In general, as in all Asian countries, certain rules must be respected in order not to offend morals. Here they are:

Stay calm in all circumstances: Never get angry and do not raise your voice or be threatening. This kind of behavior causes the other person to lose face, and he will resent it.

We do not touch the head (even that of children), this gesture being considered an insult. Do not point people or Buddha.

Do not talk about politics on the street: despite the recent signs of openness, we must be careful not to embarrass, worry, or even create serious trouble for your Burmese interlocutors. Let your interlocutor address the subject himself.

Avoid pointing your foot at someone or even touching it with your foot while sitting down. It's inappropriate.

We do not sit back to the Buddha and we do not point our feet to his direction, it is very frowned upon.

In places of worship, we take off our shoes (shoes and socks), we speak in a low voice, we do not touch objects of ornaments and we dress a proper outfit (shoulders and legs covered).

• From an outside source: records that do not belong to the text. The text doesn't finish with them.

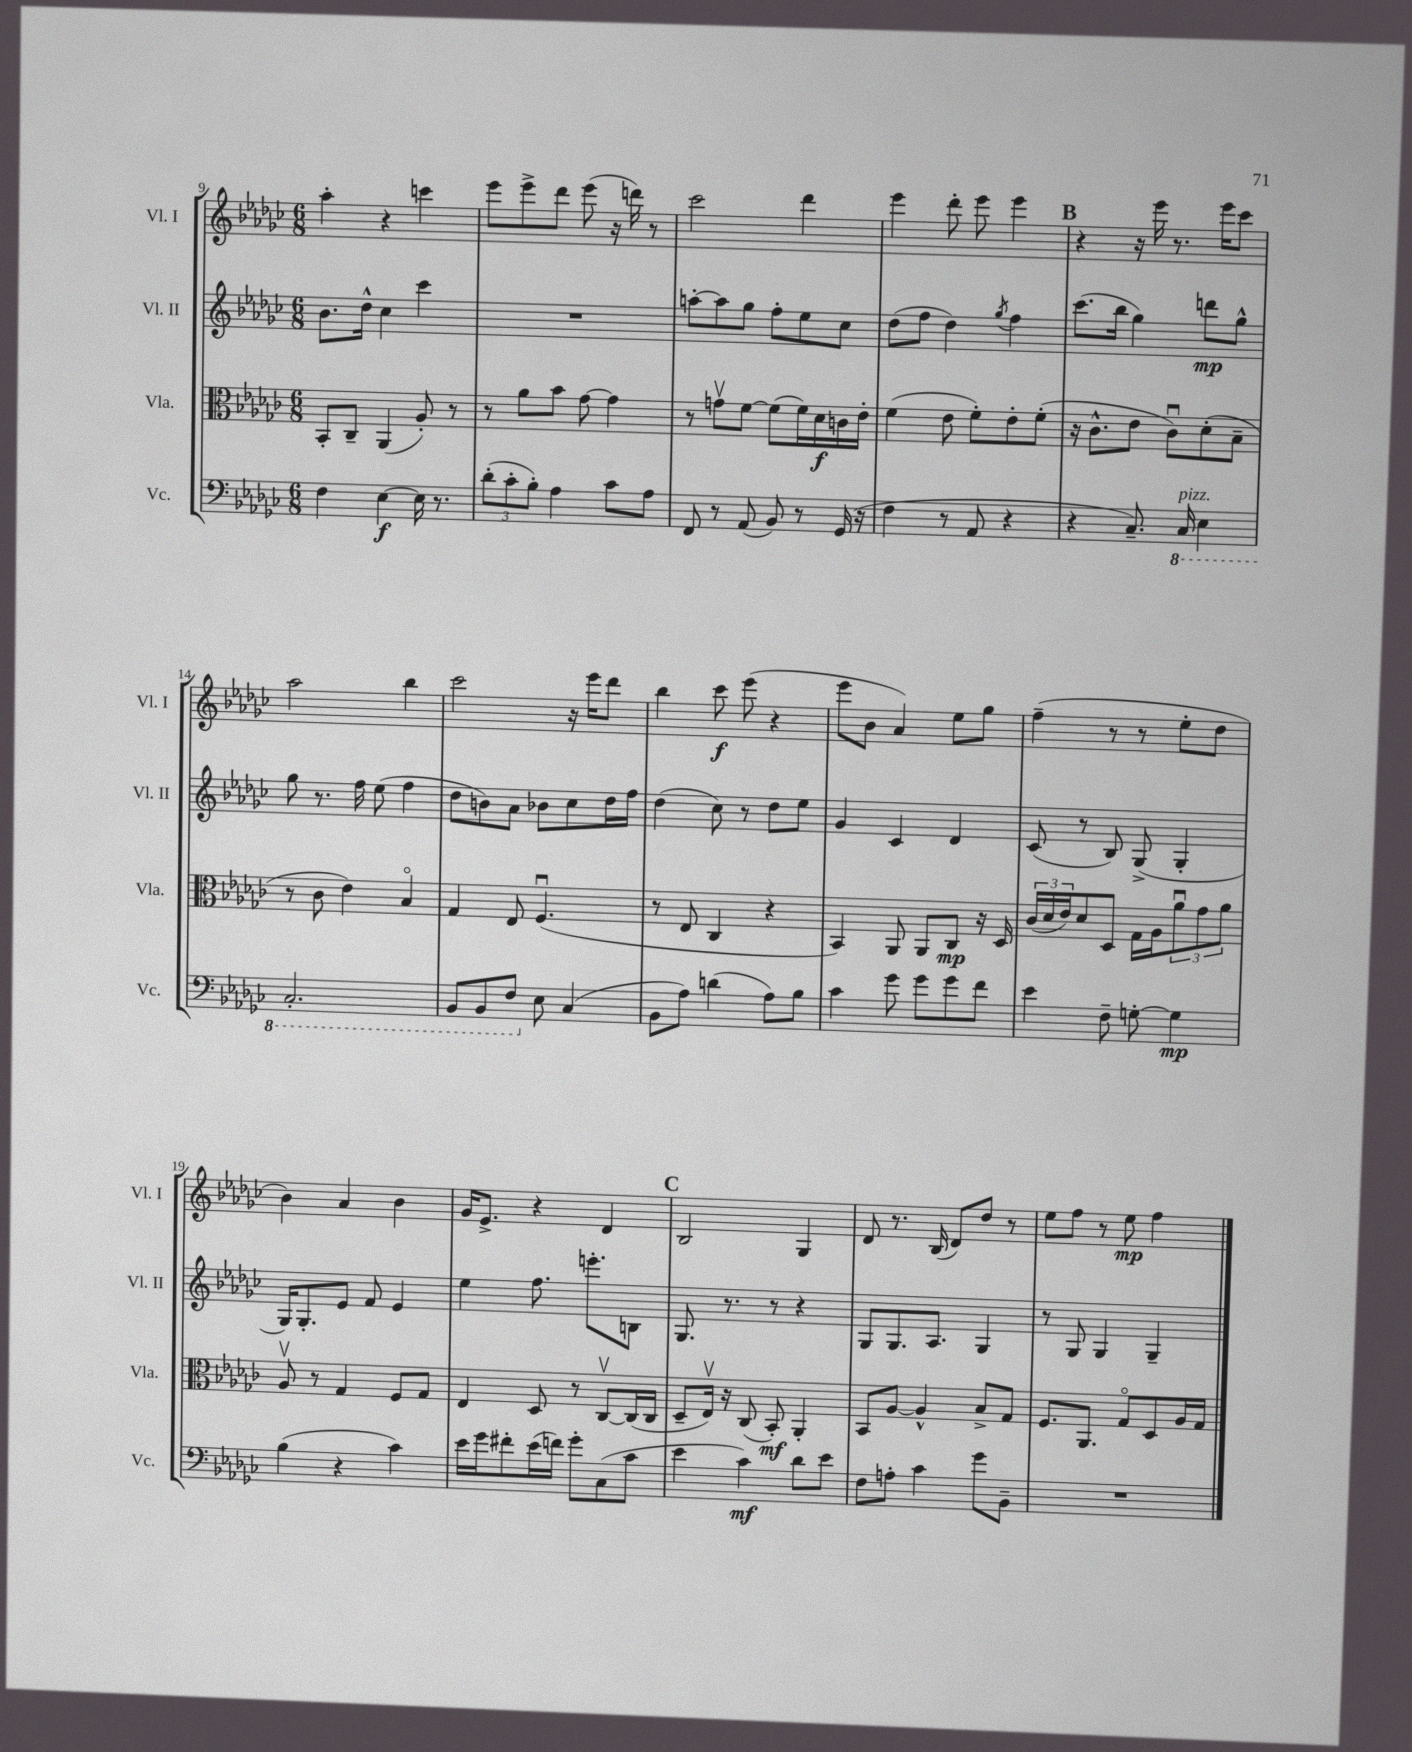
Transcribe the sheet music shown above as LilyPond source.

<<
\new StaffGroup <<
\new Staff = "s0" \with { instrumentName = "Vl. I" shortInstrumentName = "Vl. I" } {
    \clef treble \key ges \major \numericTimeSignature \time 6/8
    aes''4-. r4 c'''4 |
    ees'''8 ees'''8-> des'''8 ees'''8( r16 d'''16) r8 |
    ces'''2 des'''4 |
    ees'''4 des'''8-. ees'''8 ees'''4 |
    \mark \markup { \bold "B" } r4 r16 ees'''16 r8. ees'''16 ces'''8 |
    aes''2 bes''4 |
    ces'''2 r16 ees'''16 des'''8 |
    bes''4 ces'''8\f ees'''8( r4 |
    ees'''8 bes'8 aes'4) ees''8 ges''8 |
    f''4--( r8 r8 ees''8-. des''8 |
    bes'4) aes'4 bes'4 |
    ges'16 ees'8.-> r4 des'4 |
    \mark \markup { \bold "C" } bes2 ges4 |
    des'8 r8. bes16( des'8) des''8 r8 |
    ees''8 f''8 r8 ees''8\mp f''4 \bar "|." |
}
\new Staff = "s1" \with { instrumentName = "Vl. II" shortInstrumentName = "Vl. II" } {
    \clef treble \key ges \major \numericTimeSignature \time 6/8
    bes'8. des''16-^ ces''4 ces'''4 |
    R2. |
    a''8~-. a''8 ges''8 f''8-. ees''8 ces''8 |
    des''8( f''8 des''4) \acciaccatura { ges''8 } f''4 |
    \mark \markup { \bold "B" } ces'''8.( bes''16 ges''4) d'''8\mp ges''8-^ |
    ges''8 r8. f''16 ees''8( f''4 |
    des''8 b'8) aes'8 bes'8 ces''8 des''16 f''16 |
    des''4( ces''8) r8 des''8 ees''8 |
    ges'4 ces'4 des'4 |
    ces'8( r8 bes8) ges8->( ges4-. |
    ges16) ges8.-. ees'8 f'8 ees'4 |
    ees''4 f''8. e'''8.-. b8 |
    \mark \markup { \bold "C" } ges8. r8. r8 r4 |
    ges8 ges8. aes8. ges4 |
    r8 ges8 ges4 ges4-- \bar "|." |
}
\new Staff = "s2" \with { instrumentName = "Vla." shortInstrumentName = "Vla." } {
    \clef alto \key ges \major \numericTimeSignature \time 6/8
    bes,8-. ces8-- aes,4( aes8-.) r8 |
    r8 aes'8 bes'8 ges'8~ ges'4 |
    r8 g'8\upbow f'8~ f'8( f'16) des'16\f c'16 ees'16-. |
    f'4( ees'8 f'8-.) ees'8-. f'8-.( |
    \mark \markup { \bold "B" } r16 ces'8.-^ ees'8 ces'8\downbow) des'8-.( bes8-- |
    r8 ces'8 ees'4) bes4\flageolet |
    ges4 ees8 f4.\downbow( |
    r8 ees8 ces4 r4 |
    bes,4) aes,8 aes,8 ces8\mp r16 des16 |
    \tuplet 3/2 { ces'16( des'16 ees'16) } des'8 des8 ges16 aes16 \tuplet 3/2 { aes'8\downbow ges'8 aes'8 } |
    aes8\upbow r8 ges4 f8 ges8 |
    ees4 des8 r8 ces8~\upbow ces16( ces16 |
    \mark \markup { \bold "C" } des8-- ees16\upbow) r16 ces8( bes,8-.\mf) aes,4-. |
    bes,8 aes8~ aes4-^ bes8-> ges8 |
    f8. aes,8. ges8\flageolet des8 aes16 ges16 \bar "|." |
}
\new Staff = "s3" \with { instrumentName = "Vc." shortInstrumentName = "Vc." } {
    \clef bass \key ges \major \numericTimeSignature \time 6/8
    f4 ees4~\f ees16 r8. |
    \tuplet 3/2 { des'8-.( ces'8-. bes8-.) } aes4 ces'8 aes8 |
    f,8 r8 aes,8( bes,8) r8 ges,16( r16 |
    f4 r8 aes,8 r4 |
    \mark \markup { \bold "B" } r4 ces8.--) \ottava #-1 ces,16^\markup { \italic "pizz." } ees,4 |
    ces,2.-. |
    bes,,8 bes,,8 f,8 \ottava #0 ees8 ces4( |
    bes,8 aes8) d'4( aes8) bes8 |
    ces'4 ges'8 ges'8 ges'8 f'8 |
    ees'4 f8-- g8~-. g4\mp |
    bes4( r4 ces'4) |
    ees'16 ges'16 fis'8-. ees'16( f'16) ges'8-. ces8( ces'8 |
    \mark \markup { \bold "C" } ees'4 ces'4\mf) des'8 ees'8 |
    f8 a8-. ces'4 ges'8 bes,8-- |
    R2. \bar "|." |
}
>>
>>
\layout { \context { \Score currentBarNumber = #9 } }
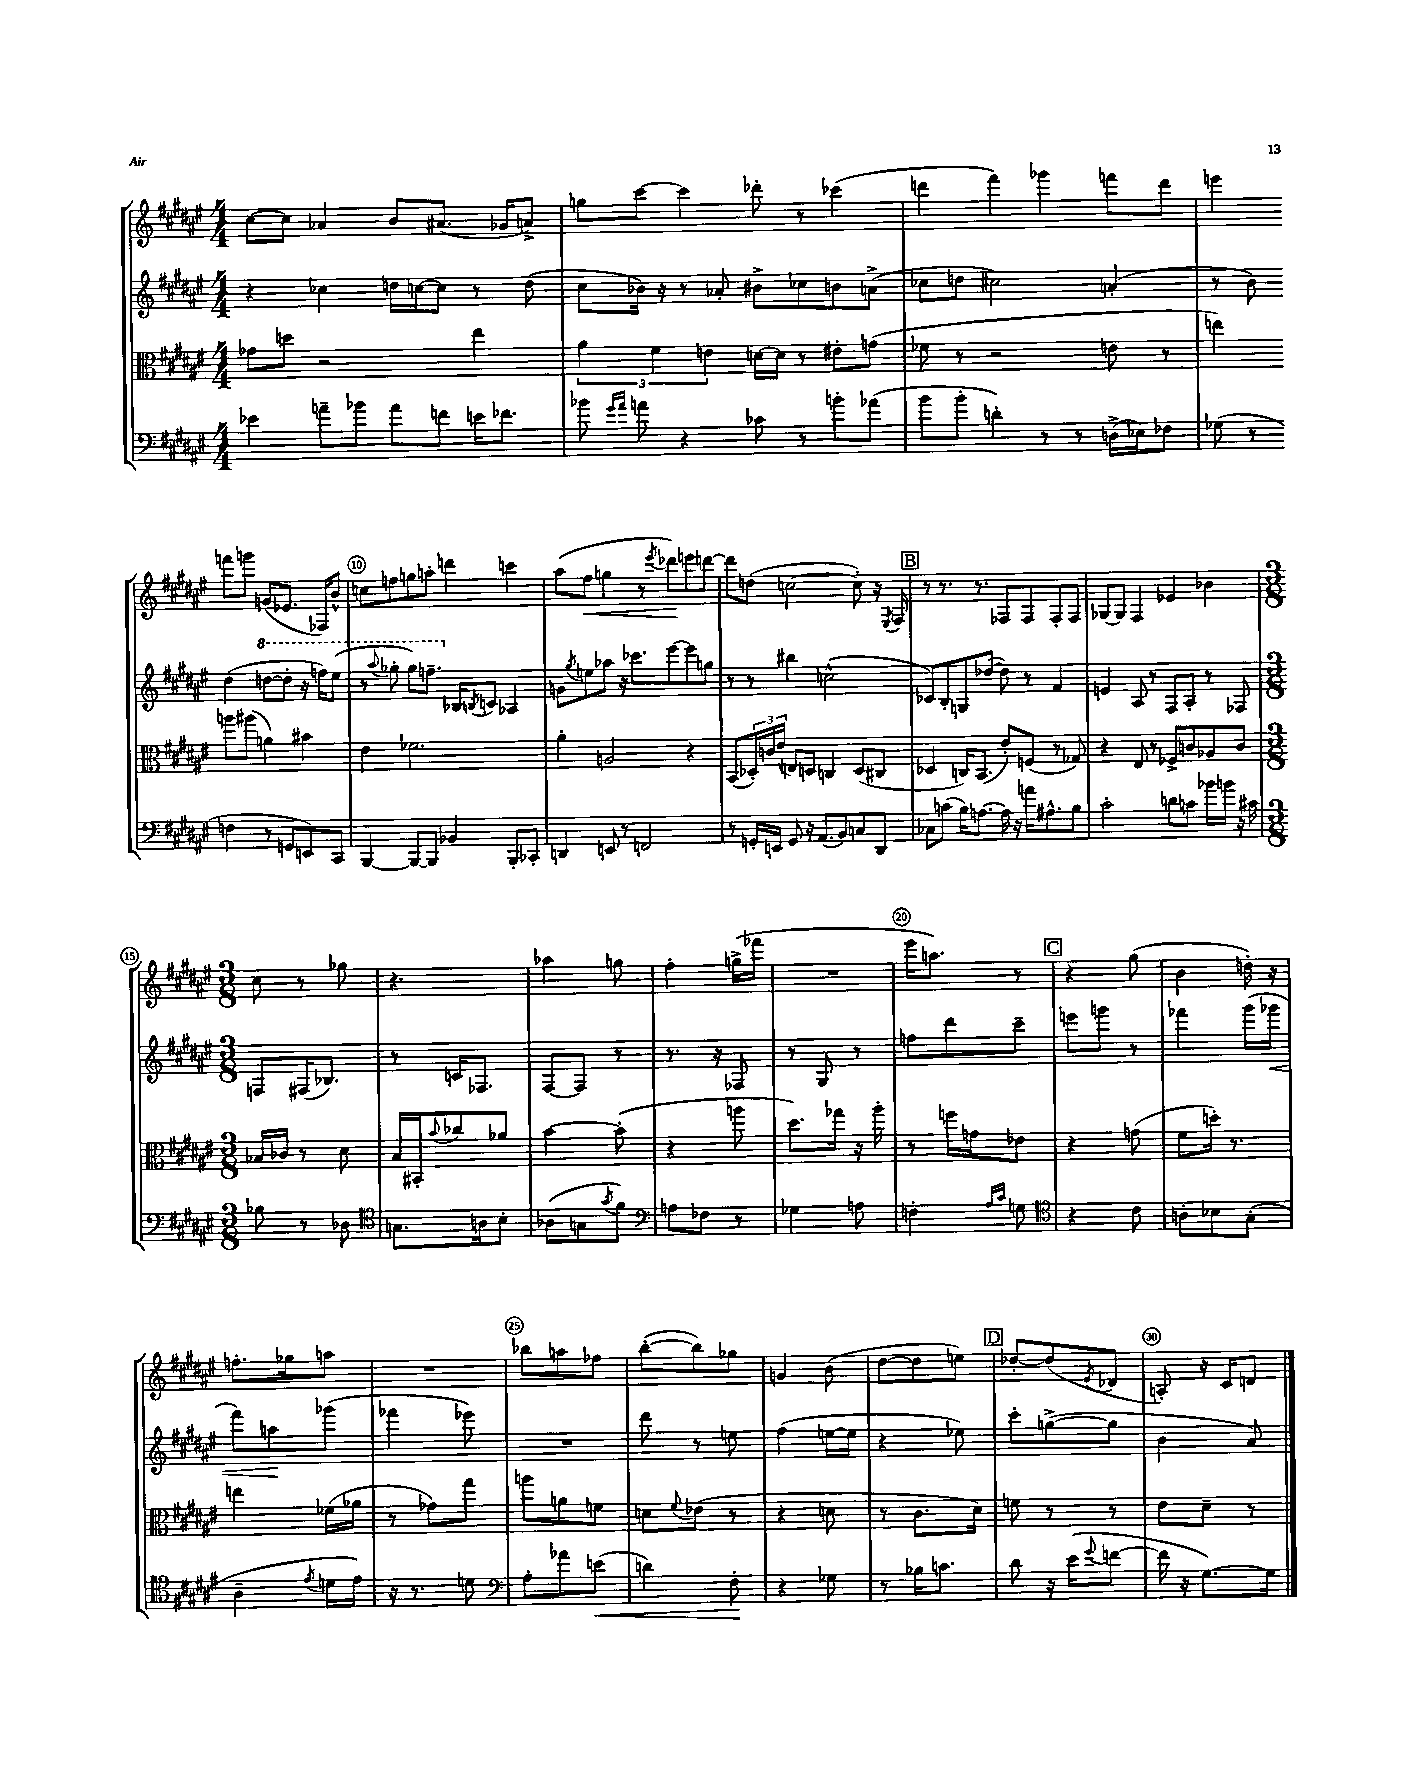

Always ask permission before taking a picture of someone.

Avoid evidence of affection in public.

We respect the elderly.

In the houses, we take off our shoes to enter the house and we do not return without being invited.

Avoid tips except for real services rendered.

In principle, one does not shake the hand of a monk and, as far as possible one does not approach too closely. We sit down lower than him. No more food is given to a monk after 12 pm. Be careful, we do not consciously walk on the shadow of a monk. For a woman, do not be in a position to touch a monk (jostling, etc.).